Head of the Czech Logistics Association: Dependence on China can't be solved in a hurry

Head of the Czech Logistics Association: Dependence on China can't be solved in a hurry
© Lenka Pribanova Photography

In the context of the new investment of the Chinese company COSCO in the Port of Hamburg, RAILMARKET.com NEWS interviewed Petr Rožek, Managing Director of the Association of Forwarding & Logistics of the Czech Republic. At the recently concluded Transport & Logistic trade fair in Munich, we've been interested in his views on future logistics relations between Europe and China.

RM: What is China's current position in global trade and logistics?

According to the latest UNCTAD ranking of logistics capabilities, although China does not occupy one of the top positions (Singapore, Finland and Germany are there), China's role as a trading power is of course reflected in the scope and structure of the country's logistics services. The current government is investing heavily in infrastructure development. More than 5 of the world's top 10 ports are in China; the world's longest freight rail link begins (and ends) in China; only in air (freight) transport has China returned to the norm after the covidi boom subsided. On the other hand, China benefits from the presence of subsidiaries of the world's largest logistics companies in the country and from their know-how.

What to produce
Copy, word for word, the stretch of the interview with Petr Rožek from "RM: What is" through "from their know-how.". Rely only on the interview text for everything that comes next.

The data
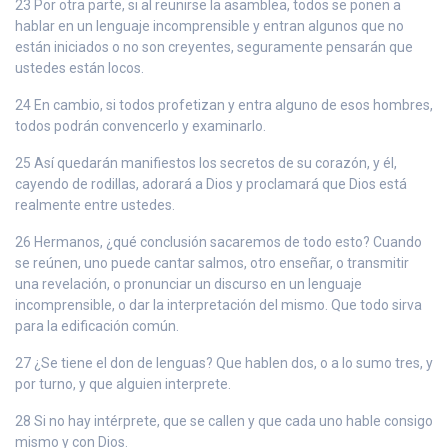
23 Por otra parte, si al reunirse la asamblea, todos se ponen a
hablar en un lenguaje incomprensible y entran algunos que no
están iniciados o no son creyentes, seguramente pensarán que
ustedes están locos.
24 En cambio, si todos profetizan y entra alguno de esos hombres,
todos podrán convencerlo y examinarlo.
25 Así quedarán manifiestos los secretos de su corazón, y él,
cayendo de rodillas, adorará a Dios y proclamará que Dios está
realmente entre ustedes.
26 Hermanos, ¿qué conclusión sacaremos de todo esto? Cuando
se reúnen, uno puede cantar salmos, otro enseñar, o transmitir
una revelación, o pronunciar un discurso en un lenguaje
incomprensible, o dar la interpretación del mismo. Que todo sirva
para la edificación común.
27 ¿Se tiene el don de lenguas? Que hablen dos, o a lo sumo tres, y
por turno, y que alguien interprete.
28 Si no hay intérprete, que se callen y que cada uno hable consigo
mismo y con Dios.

Solution
RM: What is China's current position in global trade and logistics?

According to the latest UNCTAD ranking of logistics capabilities, although China does not occupy one of the top positions (Singapore, Finland and Germany are there), China's role as a trading power is of course reflected in the scope and structure of the country's logistics services. The current government is investing heavily in infrastructure development. More than 5 of the world's top 10 ports are in China; the world's longest freight rail link begins (and ends) in China; only in air (freight) transport has China returned to the norm after the covidi boom subsided. On the other hand, China benefits from the presence of subsidiaries of the world's largest logistics companies in the country and from their know-how.